# Boston Housing Data Analysis

**Author:** \
**Email:** \
**Points Available:**   


---

## 🧠 Overview

This lab guides you through a critical exploration of housing data using statistical modeling and machine learning. Drawing on real-world data from the **Boston Housing dataset**, this project walks you through how to:

- Read and preprocess structured real estate data  
- Visualize key features such as room count, location, and pollution levels  
- Build and evaluate predictive models  
- Reflect on what factors most significantly impact housing prices  

The goal is not only to build a predictive model, but to **understand what the model tells us—and fails to tell us—about urban inequality**.


---

## 🎯 You Will:

- Load and clean the Boston Housing dataset using `pandas`  
- Visualize relationships between features using `matplotlib` and `seaborn`  
- Fit and evaluate models (e.g., Linear Regression)  
- Interpret results critically in the context of urban planning and social equity  

---

## ❓ Guiding Question

**What do statistical models teach us about urban inequality, and what do they leave out?**  
This lab encourages you to consider the limits of statistical inference in capturing cultural, emotional, and policy-driven aspects of urban geography.
◆ ◆ ◆ ◆ ◆ ◆ ◆
Tasks to perform:
1. Duplicate the Boston Housing lab description, everything from "## 🧠 Overview" down to "us—about urban inequality**.".
2. Answer these questions using the Boston Housing lab description.
(a) Which dataset supplies the real-world data for the lab?
(b) Which library is named for loading and cleaning the data?
(c) What example model is given for fitting and evaluating?
3. Write the next part of the Boston Housing lab description, picking up after its final sentence.

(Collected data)
◆ ◆ ◆ ◆ ◆ ◆ ◆
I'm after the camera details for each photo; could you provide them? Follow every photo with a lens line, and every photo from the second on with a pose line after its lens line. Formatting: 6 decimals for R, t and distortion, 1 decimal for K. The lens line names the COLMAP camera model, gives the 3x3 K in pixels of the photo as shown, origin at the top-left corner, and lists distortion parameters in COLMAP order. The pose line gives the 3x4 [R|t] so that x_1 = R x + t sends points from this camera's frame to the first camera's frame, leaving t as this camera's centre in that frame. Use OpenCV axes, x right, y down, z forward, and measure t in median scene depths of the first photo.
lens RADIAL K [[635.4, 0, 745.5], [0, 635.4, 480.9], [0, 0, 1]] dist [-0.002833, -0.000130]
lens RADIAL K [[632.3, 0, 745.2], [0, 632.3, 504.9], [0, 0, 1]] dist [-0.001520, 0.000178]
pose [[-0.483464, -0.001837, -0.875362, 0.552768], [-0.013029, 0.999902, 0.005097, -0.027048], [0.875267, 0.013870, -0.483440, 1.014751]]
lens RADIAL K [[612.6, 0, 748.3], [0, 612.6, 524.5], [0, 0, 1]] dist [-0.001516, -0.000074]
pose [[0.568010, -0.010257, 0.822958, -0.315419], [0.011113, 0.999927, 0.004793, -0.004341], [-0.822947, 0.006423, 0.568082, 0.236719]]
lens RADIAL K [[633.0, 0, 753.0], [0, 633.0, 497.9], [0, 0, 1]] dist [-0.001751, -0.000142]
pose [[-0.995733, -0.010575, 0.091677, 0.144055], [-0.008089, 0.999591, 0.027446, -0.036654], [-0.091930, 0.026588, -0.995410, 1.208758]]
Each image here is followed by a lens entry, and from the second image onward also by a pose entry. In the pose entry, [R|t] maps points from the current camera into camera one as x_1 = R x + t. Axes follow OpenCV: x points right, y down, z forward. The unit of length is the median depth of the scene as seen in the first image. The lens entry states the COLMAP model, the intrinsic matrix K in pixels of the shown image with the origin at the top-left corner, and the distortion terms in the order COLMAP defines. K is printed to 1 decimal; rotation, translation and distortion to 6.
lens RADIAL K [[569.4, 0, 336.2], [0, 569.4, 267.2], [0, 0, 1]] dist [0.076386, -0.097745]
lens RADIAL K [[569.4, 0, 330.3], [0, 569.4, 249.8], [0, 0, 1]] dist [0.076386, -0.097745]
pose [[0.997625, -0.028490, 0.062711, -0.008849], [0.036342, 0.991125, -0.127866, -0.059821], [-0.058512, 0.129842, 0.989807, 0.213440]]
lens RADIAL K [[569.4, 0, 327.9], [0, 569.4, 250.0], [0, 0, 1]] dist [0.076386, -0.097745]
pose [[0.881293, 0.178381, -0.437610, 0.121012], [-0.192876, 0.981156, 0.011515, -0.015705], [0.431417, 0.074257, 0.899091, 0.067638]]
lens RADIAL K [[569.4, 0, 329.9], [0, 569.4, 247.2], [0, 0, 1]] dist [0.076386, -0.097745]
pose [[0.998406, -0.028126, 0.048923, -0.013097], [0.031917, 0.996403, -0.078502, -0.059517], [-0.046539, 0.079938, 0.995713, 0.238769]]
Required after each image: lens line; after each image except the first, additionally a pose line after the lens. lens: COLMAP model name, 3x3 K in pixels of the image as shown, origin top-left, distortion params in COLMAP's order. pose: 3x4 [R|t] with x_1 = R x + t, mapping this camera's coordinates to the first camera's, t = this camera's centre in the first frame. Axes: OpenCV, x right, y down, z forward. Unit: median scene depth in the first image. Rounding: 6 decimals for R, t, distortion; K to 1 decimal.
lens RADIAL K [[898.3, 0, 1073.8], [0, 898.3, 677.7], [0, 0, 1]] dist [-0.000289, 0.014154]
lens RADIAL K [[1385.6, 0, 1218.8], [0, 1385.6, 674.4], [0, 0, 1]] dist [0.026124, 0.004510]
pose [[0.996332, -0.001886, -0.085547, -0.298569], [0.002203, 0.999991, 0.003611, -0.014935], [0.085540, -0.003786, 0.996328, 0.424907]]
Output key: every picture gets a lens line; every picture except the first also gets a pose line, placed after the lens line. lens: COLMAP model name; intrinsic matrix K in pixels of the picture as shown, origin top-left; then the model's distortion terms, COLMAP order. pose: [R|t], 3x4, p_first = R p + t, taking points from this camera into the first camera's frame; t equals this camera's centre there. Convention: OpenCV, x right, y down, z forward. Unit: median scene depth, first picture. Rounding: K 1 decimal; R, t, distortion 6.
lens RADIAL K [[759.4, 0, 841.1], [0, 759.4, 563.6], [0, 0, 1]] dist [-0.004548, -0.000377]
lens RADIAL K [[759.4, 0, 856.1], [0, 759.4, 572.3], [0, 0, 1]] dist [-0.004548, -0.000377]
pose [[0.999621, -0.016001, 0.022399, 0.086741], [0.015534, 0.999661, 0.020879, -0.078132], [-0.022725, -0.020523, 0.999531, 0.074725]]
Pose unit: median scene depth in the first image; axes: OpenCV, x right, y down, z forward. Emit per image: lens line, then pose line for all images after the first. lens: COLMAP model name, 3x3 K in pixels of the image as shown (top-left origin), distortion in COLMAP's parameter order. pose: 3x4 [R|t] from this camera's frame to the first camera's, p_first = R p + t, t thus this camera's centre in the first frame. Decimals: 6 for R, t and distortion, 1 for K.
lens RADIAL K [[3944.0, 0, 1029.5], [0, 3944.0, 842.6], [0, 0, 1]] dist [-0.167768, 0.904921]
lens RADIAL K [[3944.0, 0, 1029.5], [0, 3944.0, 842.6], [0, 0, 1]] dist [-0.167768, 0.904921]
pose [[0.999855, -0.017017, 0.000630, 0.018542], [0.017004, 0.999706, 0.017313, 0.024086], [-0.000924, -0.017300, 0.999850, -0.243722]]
◆ ◆ ◆ ◆ ◆ ◆ ◆
Expected responses:
1.
## 🧠 Overview

This lab guides you through a critical exploration of housing data using statistical modeling and machine learning. Drawing on real-world data from the **Boston Housing dataset**, this project walks you through how to:

- Read and preprocess structured real estate data  
- Visualize key features such as room count, location, and pollution levels  
- Build and evaluate predictive models  
- Reflect on what factors most significantly impact housing prices  

The goal is not only to build a predictive model, but to **understand what the model tells us—and fails to tell us—about urban inequality**.

2.
(a) The Boston Housing dataset
(b) pandas
(c) Linear Regression

3.
---

## 🔄 Step-by-Step Instructions

### 1. Load and Explore Data

The dataset contains **506 observations** with **14 attributes**, including:

- `CRIM`: Crime rate per capita  
- `RM`: Average number of rooms per dwelling  
- `DIS`: Distance to employment centers  
- `RAD`: Accessibility to highways  
- `MEDV`: Median value of owner-occupied homes (target)  

---

### 2. Clean and Preprocess

Ensure the dataset is:

- Free of missing values  
- Appropriately typed and scaled  
- Checked for skewness, outliers, and variable correlation  


---

### 3. Visualize

Use:

- **Correlation heatmaps** to explore variable strength  
- **Scatter plots** like `RM vs MEDV` and `LSTAT vs MEDV`  
- **Distribution plots** to explore data spread and outliers  

---

### 4. Model and Predict

Fit regression models and evaluate with:

- **Mean Squared Error (MSE)**  
- **Cross-validation scores**  

Discuss:

- Which features are the strongest predictors?  
- Where does the model perform poorly, and why?


---

### 5. Reflect

Answer the following:

- What trends were accurately captured?  
- Were there features the model over- or under-emphasized?  
- Did any results surprise you?  
- What structural inequalities are suggested by the data?

---

## 🌍 Optional Extension: Storymap Concept

Inspired by **LLM Place** and **data-classification**, consider creating a **counter-map** or interactive story visualization:

- Map areas with low model accuracy  
- Layer in redlining, eviction, or pollution data  
- Ask: *Where is the model "blind"?*


---

## 📦 Deliverables

Submit:

1. ✅ A cleaned and annotated `.ipynb` notebook  
2. 📊 At least 2–3 key visualizations (scatter plot, heatmap, etc.)  
3. ✍ A 300–500 word written reflection that addresses:

   - What were the top 2–3 price predictors?  
   - Were there surprising findings?  
   - What broader urban or societal implications can we draw?

---

## 📝 Submission Notes

- Submit everything on **Canvas** unless stated otherwise.  
- A **10% penalty** will be deducted for each day of late submission.  
- Extensions are available for documented reasons (medical, academic, religious, etc.). Email your instructor **before the deadline** if possible.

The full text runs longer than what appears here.